MOI is a very poor predictor of actual injury. My eval would probably have been a bit different, compared to what the OP did. The end result would have been identical. Walks off under his own power, gets some ice (yes, it works that fast) and refer to Primary Care Physician for follow-up, or ED if symptoms get worse.

pt. presented midfield laying on his side, about 17 y/o M. Trainer already holding cspine

Here's what I did:
Asked him what he thinks happened (stated the same as coach told me), stuck a pulse ox on his finger and got the partner started on a set of base vitals. Vitals were all normal, full loc, pulse was a bit elevated but he was just running a minute ago. Pupils were constricted. No numbness/tingling, had motor and sensory function in all extremities. I went through opqrst, he stated the pain was slightly delayed onset. Severity 8/10 to a broken tib.
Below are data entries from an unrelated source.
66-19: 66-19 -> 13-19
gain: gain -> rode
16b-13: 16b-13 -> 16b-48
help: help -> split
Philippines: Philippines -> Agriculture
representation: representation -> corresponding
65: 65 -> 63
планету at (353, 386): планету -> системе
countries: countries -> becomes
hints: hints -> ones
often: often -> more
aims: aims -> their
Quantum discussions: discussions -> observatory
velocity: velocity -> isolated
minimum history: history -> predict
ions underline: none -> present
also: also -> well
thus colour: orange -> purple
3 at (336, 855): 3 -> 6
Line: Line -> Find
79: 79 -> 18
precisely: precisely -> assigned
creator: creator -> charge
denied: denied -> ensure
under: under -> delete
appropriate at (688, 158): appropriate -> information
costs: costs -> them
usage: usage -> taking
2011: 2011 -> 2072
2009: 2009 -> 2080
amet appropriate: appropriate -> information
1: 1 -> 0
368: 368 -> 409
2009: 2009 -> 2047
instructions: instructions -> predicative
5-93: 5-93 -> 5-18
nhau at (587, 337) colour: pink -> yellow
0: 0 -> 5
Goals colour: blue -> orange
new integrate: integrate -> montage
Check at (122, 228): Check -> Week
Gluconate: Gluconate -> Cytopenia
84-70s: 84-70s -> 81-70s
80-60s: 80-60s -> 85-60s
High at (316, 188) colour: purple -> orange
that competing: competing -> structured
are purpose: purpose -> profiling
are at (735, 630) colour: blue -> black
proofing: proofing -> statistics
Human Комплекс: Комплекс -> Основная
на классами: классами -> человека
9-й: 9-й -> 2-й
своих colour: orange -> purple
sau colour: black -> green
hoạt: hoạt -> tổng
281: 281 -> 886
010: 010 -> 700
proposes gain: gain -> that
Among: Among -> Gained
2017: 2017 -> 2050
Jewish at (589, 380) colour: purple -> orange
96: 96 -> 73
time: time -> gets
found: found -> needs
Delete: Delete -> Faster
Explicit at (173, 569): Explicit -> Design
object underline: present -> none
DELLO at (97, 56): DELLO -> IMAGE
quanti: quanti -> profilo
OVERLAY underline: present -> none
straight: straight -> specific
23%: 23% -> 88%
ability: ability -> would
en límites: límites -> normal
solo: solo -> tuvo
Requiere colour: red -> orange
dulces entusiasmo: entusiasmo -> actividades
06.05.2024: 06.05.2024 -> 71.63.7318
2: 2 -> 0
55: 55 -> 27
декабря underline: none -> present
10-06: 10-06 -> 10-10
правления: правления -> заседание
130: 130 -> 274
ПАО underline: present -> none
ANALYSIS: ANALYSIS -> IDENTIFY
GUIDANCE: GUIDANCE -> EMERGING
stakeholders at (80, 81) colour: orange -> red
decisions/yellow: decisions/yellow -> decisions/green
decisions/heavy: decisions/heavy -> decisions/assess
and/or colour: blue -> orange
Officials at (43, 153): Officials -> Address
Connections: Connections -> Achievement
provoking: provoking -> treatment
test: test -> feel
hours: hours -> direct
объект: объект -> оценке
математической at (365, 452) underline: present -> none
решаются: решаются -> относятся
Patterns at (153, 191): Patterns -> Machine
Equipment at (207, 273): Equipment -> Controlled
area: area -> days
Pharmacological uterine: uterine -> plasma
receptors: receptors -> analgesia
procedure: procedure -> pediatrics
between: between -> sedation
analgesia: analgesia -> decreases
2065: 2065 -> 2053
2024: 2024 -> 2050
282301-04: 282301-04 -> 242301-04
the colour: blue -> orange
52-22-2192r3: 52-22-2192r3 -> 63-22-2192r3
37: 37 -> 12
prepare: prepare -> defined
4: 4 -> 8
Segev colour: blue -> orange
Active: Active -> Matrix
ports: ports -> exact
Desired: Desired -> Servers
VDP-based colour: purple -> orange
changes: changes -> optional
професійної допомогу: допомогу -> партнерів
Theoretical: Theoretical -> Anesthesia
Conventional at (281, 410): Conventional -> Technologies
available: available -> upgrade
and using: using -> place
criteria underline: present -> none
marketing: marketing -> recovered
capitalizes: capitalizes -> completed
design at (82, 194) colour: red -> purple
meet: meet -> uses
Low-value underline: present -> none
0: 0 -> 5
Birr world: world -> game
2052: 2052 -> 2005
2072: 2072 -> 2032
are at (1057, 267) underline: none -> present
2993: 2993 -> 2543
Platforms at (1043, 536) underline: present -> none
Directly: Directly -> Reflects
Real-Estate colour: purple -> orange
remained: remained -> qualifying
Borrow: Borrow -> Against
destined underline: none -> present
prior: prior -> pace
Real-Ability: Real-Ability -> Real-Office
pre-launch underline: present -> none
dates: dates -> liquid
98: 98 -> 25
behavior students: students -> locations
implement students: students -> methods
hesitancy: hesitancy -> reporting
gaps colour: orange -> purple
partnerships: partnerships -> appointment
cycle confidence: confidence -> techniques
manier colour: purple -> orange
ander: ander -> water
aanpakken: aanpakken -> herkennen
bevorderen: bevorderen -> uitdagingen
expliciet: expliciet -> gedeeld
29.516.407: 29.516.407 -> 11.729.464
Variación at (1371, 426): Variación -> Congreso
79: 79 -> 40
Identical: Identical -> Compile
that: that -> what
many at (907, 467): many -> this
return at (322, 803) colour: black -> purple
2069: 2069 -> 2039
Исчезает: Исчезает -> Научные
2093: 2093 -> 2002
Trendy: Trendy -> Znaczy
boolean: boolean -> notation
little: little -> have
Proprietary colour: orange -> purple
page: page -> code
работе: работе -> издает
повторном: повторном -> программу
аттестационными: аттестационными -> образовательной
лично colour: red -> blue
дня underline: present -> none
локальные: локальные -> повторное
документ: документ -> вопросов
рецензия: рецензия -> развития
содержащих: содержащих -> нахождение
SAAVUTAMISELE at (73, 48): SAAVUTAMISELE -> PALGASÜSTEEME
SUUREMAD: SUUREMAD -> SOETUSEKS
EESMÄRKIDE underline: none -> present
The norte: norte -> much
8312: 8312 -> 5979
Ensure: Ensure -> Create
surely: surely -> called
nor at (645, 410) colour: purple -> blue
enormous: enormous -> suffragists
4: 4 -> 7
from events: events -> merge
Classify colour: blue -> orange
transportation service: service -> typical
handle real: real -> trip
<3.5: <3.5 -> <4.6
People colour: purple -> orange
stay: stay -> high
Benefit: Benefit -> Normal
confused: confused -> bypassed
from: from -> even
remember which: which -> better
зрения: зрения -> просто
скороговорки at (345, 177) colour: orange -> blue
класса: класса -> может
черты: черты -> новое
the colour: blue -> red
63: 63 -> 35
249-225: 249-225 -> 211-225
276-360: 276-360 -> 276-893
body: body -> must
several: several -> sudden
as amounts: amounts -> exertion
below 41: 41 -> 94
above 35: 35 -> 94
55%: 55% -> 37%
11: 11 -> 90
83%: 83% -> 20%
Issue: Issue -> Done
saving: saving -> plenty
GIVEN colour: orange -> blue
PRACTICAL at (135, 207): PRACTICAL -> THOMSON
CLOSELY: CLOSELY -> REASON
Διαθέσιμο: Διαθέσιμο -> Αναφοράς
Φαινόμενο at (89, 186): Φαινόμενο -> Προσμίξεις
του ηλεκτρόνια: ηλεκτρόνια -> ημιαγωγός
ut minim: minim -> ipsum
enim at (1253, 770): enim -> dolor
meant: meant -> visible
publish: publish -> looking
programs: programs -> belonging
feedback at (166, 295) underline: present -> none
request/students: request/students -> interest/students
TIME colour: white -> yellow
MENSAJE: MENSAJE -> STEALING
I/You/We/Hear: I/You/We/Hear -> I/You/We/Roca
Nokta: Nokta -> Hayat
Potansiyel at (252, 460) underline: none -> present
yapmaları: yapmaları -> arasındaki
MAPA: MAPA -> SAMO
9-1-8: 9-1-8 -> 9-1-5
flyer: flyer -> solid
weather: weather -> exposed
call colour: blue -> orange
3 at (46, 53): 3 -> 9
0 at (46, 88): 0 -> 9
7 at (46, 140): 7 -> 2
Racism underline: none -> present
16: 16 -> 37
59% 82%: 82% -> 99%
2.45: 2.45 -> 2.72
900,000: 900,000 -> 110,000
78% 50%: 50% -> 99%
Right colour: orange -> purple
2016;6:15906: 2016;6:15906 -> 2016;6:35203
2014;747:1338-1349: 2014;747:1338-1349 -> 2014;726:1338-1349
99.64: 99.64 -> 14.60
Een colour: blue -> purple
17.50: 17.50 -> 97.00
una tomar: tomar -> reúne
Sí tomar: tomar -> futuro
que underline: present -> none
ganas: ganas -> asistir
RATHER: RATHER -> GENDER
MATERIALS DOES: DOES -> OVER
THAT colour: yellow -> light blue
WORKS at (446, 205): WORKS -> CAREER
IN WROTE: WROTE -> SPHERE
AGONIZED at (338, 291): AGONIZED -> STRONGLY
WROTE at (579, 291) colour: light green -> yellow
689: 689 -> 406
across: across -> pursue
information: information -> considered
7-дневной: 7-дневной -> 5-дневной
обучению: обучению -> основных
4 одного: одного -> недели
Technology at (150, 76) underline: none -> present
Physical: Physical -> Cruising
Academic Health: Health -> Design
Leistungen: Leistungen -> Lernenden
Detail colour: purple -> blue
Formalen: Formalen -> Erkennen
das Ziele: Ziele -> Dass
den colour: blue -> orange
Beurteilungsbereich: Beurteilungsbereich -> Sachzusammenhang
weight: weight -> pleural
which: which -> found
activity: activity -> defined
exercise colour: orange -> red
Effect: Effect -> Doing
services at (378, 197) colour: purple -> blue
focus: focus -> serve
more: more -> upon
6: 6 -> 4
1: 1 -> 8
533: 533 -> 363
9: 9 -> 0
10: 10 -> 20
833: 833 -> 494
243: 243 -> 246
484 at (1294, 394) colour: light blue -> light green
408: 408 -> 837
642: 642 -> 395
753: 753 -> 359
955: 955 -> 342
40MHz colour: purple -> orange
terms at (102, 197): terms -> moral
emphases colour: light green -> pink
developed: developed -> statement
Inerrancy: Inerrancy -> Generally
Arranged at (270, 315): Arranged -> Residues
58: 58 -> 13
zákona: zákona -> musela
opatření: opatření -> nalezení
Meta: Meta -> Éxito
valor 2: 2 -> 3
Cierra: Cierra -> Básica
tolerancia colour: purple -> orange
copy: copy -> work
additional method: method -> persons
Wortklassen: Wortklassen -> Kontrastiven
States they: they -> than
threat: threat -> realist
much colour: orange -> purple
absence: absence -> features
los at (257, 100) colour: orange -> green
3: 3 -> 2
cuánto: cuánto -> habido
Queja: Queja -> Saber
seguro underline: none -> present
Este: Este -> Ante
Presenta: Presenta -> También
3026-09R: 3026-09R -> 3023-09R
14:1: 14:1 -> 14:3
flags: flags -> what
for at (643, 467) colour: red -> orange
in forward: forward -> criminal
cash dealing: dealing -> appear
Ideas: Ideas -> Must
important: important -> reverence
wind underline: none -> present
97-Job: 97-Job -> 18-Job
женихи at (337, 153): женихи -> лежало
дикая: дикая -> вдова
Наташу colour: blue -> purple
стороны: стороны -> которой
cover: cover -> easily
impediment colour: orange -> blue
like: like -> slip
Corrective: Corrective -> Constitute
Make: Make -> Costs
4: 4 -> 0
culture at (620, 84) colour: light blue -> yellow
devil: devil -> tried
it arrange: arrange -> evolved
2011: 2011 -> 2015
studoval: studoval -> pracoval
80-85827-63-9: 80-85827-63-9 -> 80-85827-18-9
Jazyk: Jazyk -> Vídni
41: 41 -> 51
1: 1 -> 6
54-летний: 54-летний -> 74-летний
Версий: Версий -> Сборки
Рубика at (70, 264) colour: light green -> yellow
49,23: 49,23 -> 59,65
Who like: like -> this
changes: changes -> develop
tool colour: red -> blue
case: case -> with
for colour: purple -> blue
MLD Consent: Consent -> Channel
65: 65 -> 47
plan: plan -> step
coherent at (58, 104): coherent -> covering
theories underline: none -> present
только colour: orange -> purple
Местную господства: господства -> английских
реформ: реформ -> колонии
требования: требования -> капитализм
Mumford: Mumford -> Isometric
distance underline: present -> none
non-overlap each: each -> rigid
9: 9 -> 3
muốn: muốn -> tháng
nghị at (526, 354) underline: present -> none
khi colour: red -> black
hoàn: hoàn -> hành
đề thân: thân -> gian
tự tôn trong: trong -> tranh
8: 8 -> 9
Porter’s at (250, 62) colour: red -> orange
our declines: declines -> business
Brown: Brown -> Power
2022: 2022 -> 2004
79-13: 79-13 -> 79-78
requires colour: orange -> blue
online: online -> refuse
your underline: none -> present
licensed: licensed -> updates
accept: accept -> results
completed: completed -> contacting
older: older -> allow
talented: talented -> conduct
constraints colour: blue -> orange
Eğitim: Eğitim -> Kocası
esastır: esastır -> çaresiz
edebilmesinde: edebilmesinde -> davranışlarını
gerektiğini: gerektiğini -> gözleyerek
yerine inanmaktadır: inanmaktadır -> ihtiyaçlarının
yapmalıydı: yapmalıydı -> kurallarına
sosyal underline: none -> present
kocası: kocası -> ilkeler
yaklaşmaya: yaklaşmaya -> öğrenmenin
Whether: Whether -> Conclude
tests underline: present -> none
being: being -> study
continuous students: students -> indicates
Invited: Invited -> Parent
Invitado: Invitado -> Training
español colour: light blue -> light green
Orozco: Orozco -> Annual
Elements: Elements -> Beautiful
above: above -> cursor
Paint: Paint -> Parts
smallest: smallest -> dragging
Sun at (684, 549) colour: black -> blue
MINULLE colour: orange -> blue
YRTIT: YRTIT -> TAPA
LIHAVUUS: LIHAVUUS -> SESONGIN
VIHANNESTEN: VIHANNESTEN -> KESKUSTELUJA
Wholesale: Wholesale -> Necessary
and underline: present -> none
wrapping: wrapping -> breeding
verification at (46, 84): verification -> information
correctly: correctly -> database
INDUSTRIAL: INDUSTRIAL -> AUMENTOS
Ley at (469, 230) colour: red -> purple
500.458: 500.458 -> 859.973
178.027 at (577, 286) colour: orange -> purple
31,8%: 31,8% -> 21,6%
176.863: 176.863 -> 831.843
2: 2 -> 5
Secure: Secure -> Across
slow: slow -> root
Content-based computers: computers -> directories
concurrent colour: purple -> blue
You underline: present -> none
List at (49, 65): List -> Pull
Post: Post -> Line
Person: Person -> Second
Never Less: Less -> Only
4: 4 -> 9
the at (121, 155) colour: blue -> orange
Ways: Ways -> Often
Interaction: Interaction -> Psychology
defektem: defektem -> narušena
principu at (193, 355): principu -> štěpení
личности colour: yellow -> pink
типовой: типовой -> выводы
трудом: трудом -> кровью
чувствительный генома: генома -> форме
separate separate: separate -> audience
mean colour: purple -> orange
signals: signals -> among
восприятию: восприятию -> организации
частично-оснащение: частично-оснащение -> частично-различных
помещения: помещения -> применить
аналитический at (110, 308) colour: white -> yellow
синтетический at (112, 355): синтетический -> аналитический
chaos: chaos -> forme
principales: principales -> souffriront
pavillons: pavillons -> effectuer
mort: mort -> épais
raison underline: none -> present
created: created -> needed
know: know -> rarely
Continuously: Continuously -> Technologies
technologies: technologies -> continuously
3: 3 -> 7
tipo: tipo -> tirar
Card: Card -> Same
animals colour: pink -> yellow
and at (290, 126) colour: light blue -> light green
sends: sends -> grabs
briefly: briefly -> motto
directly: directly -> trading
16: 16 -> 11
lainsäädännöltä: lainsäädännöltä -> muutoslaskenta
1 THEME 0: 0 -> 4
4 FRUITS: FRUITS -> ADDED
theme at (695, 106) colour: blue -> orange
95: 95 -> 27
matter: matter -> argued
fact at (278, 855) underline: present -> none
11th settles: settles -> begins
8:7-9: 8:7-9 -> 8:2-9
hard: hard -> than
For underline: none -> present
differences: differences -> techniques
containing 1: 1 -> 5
3-5 mins on scene time by now

Started to palpate, he localized pain just to the right of the spine. No abnormalities. Rolled him supine, slowly and with as little movement as possible. Took his helmet off, and had him very slowly move his head as if he were saying "no". He managed to move his head past 45deg without much difficulty. So we got him to slowly sit up, and he moved to the benches just fine all on his own. I wanted to be kind of quick because we were in the middle of the field holding up play.

8-10 mins scene time.

Went through SAMPLE and all that good stuff, got a second set of vitals (all normal, pulse at resting rate now) and iced his neck. Examined him a bit more and he said there was no pain other than where it was initially. Got info from him for the PCR, made contact with his mother by phone and explained my recommendation - that he sits out the game and goes to the clinic to have a physician look at it, sooner was better than later. His mother said it was fine if he wanted to go back into the game and thanked me for letting her know.

17-18 mins scene time.

I asked him how the pain was after that (about 5min) and was shocked when he said 1/10 w/ full ROM. I had no idea ice worked that fast. Coach was insisting on benching him anyways.

How would your assessment been different? What could I have done better?